### READING TEXT:
>>>>>

# e-mail



## durkinjt (Nov 4, 2012)

I have Yahoo for my e-mails, have a group contact mail. I deleted two addresses's two weeks ago because they were changed, two weeks now I keep getting a failure message that they did not go thru, yet they were deleted. Anyone else ever had this problem? T.I.A. BTW using Win 8.1.


----------



## Corday (Mar 3, 2010)

Check what you have in your _main_ list. Sometimes two changes are needed.


----------



## durkinjt (Nov 4, 2012)

Thanks for the reply, not sure what you mean by main list. Have checked all le e-mail addresses on my mail, they do not show up anywhere.


----------



## Corday (Mar 3, 2010)

Main list would be your total Address Book (Contacts). Group would be the specific group. Make sure after changing you hit SAVE before backing out.

<<<<<

### REQUIREMENT A:
Retype the e-mail thread word for word between "I have Yahoo" and "changes are needed.", inclusive.
### REQUIREMENT B:
Extend the thread about deleted Yahoo group contacts, picking up after its last post.

### THE DATA:
>>>>>

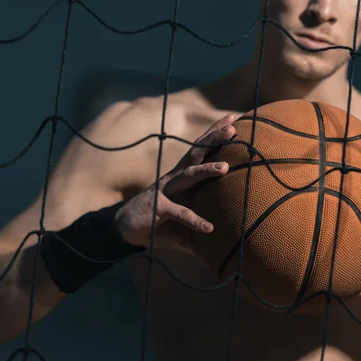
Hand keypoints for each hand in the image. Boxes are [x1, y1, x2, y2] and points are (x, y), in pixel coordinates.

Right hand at [115, 114, 237, 252]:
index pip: (203, 150)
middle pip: (198, 153)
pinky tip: (209, 228)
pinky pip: (179, 213)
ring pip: (189, 175)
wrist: (126, 229)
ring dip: (206, 170)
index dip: (216, 134)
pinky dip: (194, 220)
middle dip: (214, 139)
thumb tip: (225, 242)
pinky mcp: (159, 208)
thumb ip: (205, 228)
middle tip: (232, 128)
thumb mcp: (186, 223)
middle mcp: (177, 178)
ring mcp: (167, 191)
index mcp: (185, 176)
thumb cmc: (160, 222)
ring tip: (225, 166)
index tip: (233, 118)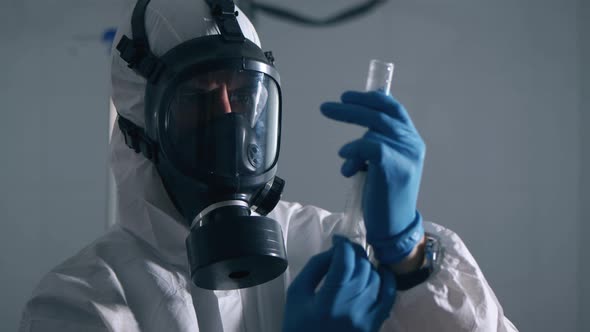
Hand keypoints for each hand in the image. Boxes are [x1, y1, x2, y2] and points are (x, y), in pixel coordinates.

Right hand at [283, 236, 395, 331]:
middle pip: (362, 266)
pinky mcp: (376, 323)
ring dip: (366, 265)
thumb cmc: (299, 325)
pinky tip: (380, 271)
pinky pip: (390, 295)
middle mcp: (352, 307)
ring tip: (354, 264)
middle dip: (353, 252)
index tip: (336, 240)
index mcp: (328, 300)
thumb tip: (335, 251)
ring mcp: (368, 316)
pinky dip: (387, 279)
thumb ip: (315, 267)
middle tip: (343, 251)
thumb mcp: (297, 293)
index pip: (345, 260)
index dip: (343, 244)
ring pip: (375, 277)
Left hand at [320, 91, 425, 263]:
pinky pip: (368, 146)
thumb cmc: (386, 195)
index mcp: (411, 140)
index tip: (347, 97)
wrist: (395, 226)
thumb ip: (379, 142)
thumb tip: (360, 121)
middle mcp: (412, 144)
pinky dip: (354, 153)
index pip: (393, 108)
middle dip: (350, 109)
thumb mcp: (387, 163)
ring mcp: (405, 155)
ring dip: (352, 147)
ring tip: (348, 164)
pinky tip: (349, 169)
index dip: (369, 99)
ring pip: (371, 131)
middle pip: (378, 115)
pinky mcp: (394, 167)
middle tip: (326, 108)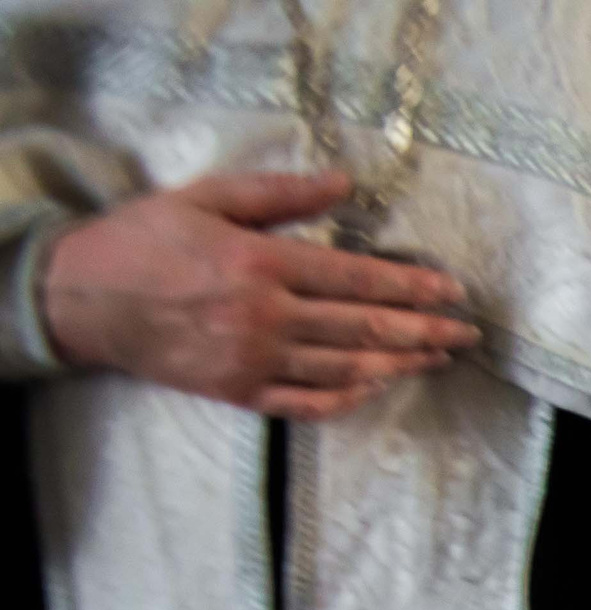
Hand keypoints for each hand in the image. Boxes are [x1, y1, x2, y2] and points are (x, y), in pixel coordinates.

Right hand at [43, 171, 479, 419]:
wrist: (84, 299)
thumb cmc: (147, 240)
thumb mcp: (209, 198)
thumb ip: (280, 194)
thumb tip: (345, 183)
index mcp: (261, 264)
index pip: (356, 278)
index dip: (411, 287)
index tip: (451, 291)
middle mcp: (265, 317)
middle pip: (363, 328)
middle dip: (423, 331)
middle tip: (466, 333)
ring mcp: (255, 361)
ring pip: (346, 369)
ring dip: (399, 365)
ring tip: (436, 358)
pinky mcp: (240, 392)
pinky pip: (309, 404)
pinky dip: (350, 398)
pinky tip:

<<<<<

### RESPONSE A:
I have Yahoo for my e-mails, have a group contact mail. I deleted two addresses's two weeks ago because they were changed, two weeks now I keep getting a failure message that they did not go thru, yet they were deleted. Anyone else ever had this problem? T.I.A. BTW using Win 8.1.


----------



## Corday (Mar 3, 2010)

Check what you have in your _main_ list. Sometimes two changes are needed.

### RESPONSE B:
----------



## durkinjt (Nov 4, 2012)

Thanks Corday, I checked and neither e-mails are there or anywhere on my e-mail lists.


----------



## Corday (Mar 3, 2010)

I'm a little confused. Does this mean all is OK or it's sending to non-existent people (deleted addresses)? Finally, Yahoo makes suggestion based on frequent recipients. Make sure you don't select from the list as deleted accounts are still shown.


----------



## spunk.funk (May 13, 2010)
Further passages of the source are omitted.